Mesmo com toda evolução da tecnologia para facilitar a vida das pessoas, o bolso continua sendo a ‘‘parte’’ mais sensível do corpo humano. O consumidor sabe que a concorrência entre os supermercados é cada vez maior e, por isso, se torna mais exigente até nas promoções. Hoje, além de uma boa diferença de preços, o consumidor exige qualidade. E para alguns, nem compensa ir atrás das promoções que ‘‘cobrem qualquer tipo de oferta’’.
  O advogado Mateus Vergara diz que compra tudo o que precisa em promoções porque hoje está mais fácil acompanhar o preço das mercadorias. ‘‘Antigamente, quando você vinha ao supermercado estava um preço, e alguns dias depois estava outro. Mas agora, como a economia está mais estável que naquela época hiperinflácionária, dá para se ter uma idéia melhor de preços’’. Ele observa também que a mudança de circunstâncias alterou, inclusive, o tamanho dos carrinhos nos supermercados. ‘‘Antes, o supermercado só tinha um tamanho de carrinho e hoje as pessoas sozinhas ou mesmo as famílias compram poucas coisas de cada vez, mas aumentam o número de vezes que vêm ao mercado’’.
  Quanto às promoções, ele considera que é importante o consumidor ficar atento a todos os detalhes. ‘‘Não adianta você comprar um produto que apresenta quantidade menor só porque está na promoção. É fundamental comparar a quantidade e a marca também’’. Na opinião de Vergara, quando um supermercado afirma que cobre a oferta de outro está procurando ‘‘apenas atrair’’ o cliente. ‘‘Você nunca entra no mercado e compra só aquilo que precisa. A própria disposição é feita para que você efetue outras compras’’.

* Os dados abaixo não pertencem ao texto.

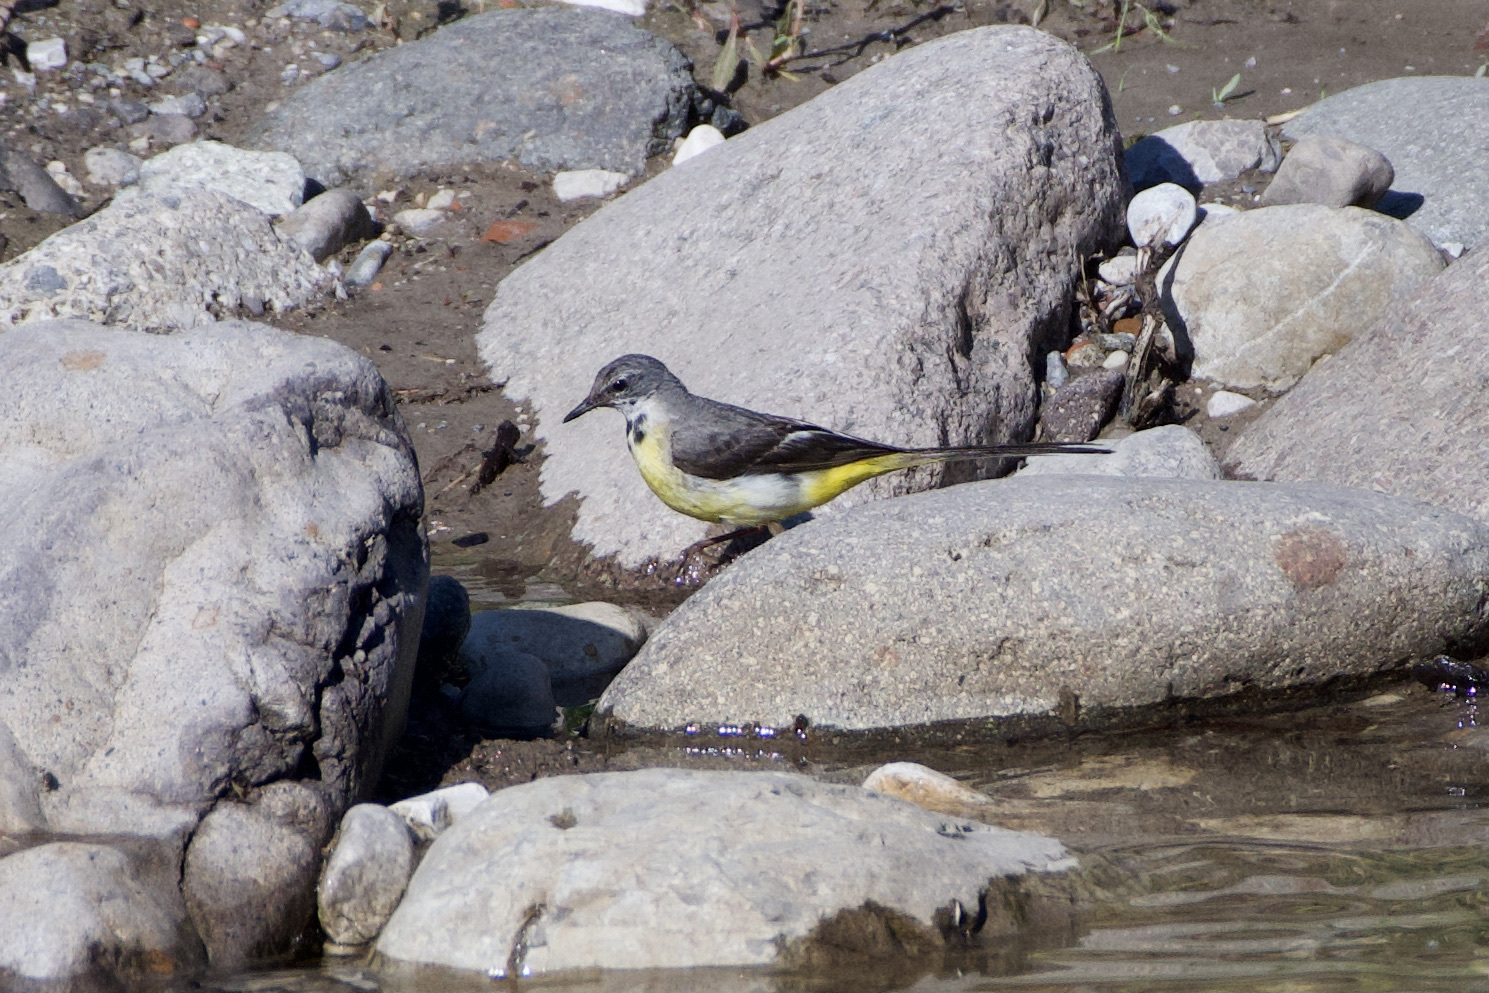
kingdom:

  O dentista Carlos Eduardo Braga costuma aproveitar as promoções nos supermercados com uma condição: ‘‘Desde que os produtos sejam de qualidade’’. Ele também leva em conta o custo-benefício. ‘‘Para a promoção ser atraente, o valor médio deve estar abaixo quando você compara com outros locais’’. Percentualmente, na opinião dele, esta diferença deveria estar entre 20 a 25%.
‘‘É uma diferença considerável e sem uma diferença significativa não vou correr atrás de uma promoção’’.
  Braga também não procura as promoções do gênero ‘‘cobrimos qualquer oferta’’. Segundo ele, ‘‘se a diferença for muito pequena, não compensa todo o processo. Além de ser muito trabalhoso, às vezes demora mais tempo para cobrir a tal oferta do que fazer toda a compra’’.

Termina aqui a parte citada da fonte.